Еще в октябре Клава получила письмо. Из торопливо, наискось разорванного серого грубого конверта глянуло на одну секунду и не стало видно от набежавших слез лицо Степана. Что же это? И, смахивая с глаз слезы, читала короткое письмо. Вот и он там… Но это не было горем, это то, что должно быть, а слезы лились от волнения, от его любви, которую донесло письмо.
— Пошел и он воевать, — говорила отцу, и в голосе звучала та мягкая нежность, которая была у нее только для Витюшки. — Карточку послал, почитай-ка — «На память сыну Виктору от его отца Степана Петровича Орлова». Хочет, чтобы сын знал его, помнил. Господи, и еще зачем-то прощения просит, что высылать не сможет. Да разве я… Вспомнил, написал, вот что дорого. Какие уж деньги, когда там жена да две девчонки…
Отец слушал, удивленный тем, что ему открылось, думал о подавленной большой любви, о том, как все это время она, наверно, мучительно ждала хоть несколько слов и не получала. А он даже и не замечал этого.
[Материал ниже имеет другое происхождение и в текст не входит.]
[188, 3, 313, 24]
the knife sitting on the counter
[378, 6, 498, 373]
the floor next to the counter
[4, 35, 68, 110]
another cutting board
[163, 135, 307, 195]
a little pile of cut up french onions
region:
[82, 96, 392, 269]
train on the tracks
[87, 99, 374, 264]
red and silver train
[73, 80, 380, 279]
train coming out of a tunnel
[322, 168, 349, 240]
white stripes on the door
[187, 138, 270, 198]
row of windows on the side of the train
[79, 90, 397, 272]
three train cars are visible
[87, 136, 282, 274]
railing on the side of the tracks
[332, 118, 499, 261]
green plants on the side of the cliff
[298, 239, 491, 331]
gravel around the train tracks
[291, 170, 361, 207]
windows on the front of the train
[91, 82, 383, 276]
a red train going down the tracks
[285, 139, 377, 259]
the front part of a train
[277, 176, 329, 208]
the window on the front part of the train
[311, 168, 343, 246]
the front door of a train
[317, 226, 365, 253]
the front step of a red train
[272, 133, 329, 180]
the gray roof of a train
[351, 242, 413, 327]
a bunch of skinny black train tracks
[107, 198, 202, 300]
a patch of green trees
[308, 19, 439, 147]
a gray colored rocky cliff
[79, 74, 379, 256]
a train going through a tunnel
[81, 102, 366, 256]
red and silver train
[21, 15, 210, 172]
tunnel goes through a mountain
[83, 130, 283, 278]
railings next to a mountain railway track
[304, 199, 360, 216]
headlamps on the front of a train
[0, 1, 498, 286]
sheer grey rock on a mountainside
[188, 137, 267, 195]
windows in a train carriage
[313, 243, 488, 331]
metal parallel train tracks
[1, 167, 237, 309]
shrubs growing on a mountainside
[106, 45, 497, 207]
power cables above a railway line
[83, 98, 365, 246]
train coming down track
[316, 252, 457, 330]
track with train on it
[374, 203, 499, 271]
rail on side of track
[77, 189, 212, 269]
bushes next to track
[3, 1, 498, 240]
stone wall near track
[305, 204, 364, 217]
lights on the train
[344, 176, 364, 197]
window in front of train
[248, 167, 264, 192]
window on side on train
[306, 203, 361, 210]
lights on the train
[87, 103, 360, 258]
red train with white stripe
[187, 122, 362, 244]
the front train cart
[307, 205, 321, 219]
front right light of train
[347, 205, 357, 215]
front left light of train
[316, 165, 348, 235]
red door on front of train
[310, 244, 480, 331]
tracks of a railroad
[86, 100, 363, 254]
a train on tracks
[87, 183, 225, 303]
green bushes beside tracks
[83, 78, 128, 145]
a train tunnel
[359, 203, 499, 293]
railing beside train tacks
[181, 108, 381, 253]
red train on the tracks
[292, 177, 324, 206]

Вечером, когда лежал в постели, она неслышно подсела и, как бы продолжая свои мысли, заговорила:
— Обещает, что писать будет. Будет? — и сама ответила: — Может, напишет, а может, и нет. Лучше бы не обещал… ждать тяжело.
И так же неслышно ушла, оставив отца взволнованным за нее, благодарным за этот внезапный приход, как будто, хоть на минутку, прижала к своей жизни, к тому, что было у нее на душе. Он долго не мог заснуть чувствуя за стеной ее легкие шаги, шепот над кроваткой Витюшки, и не то удивлялся, не то грустил, что ничего такого в его жизни не было.
С новой силой и от вспыхнувшего чувства и от сознания, что Степан там, где должен быть, снова ушла с головой в свои дела, которых становилось все больше. Была уже нужным человеком в детском саду, помогала собирать и отправлять подарки на фронт, ни от чего не отказывалась. Весь этот недолгий период ее жизни она была полна какой-то веселой, заразительной энергии.
И только отец видел, как трепетно ждала пришедший к праздникам солдатский захватанный треугольник. Писал Степан, что жив, здоров и, хотя бывает в опасности, но надеется увидеть ее и сына. Писал: «Прежде всего заеду к вам».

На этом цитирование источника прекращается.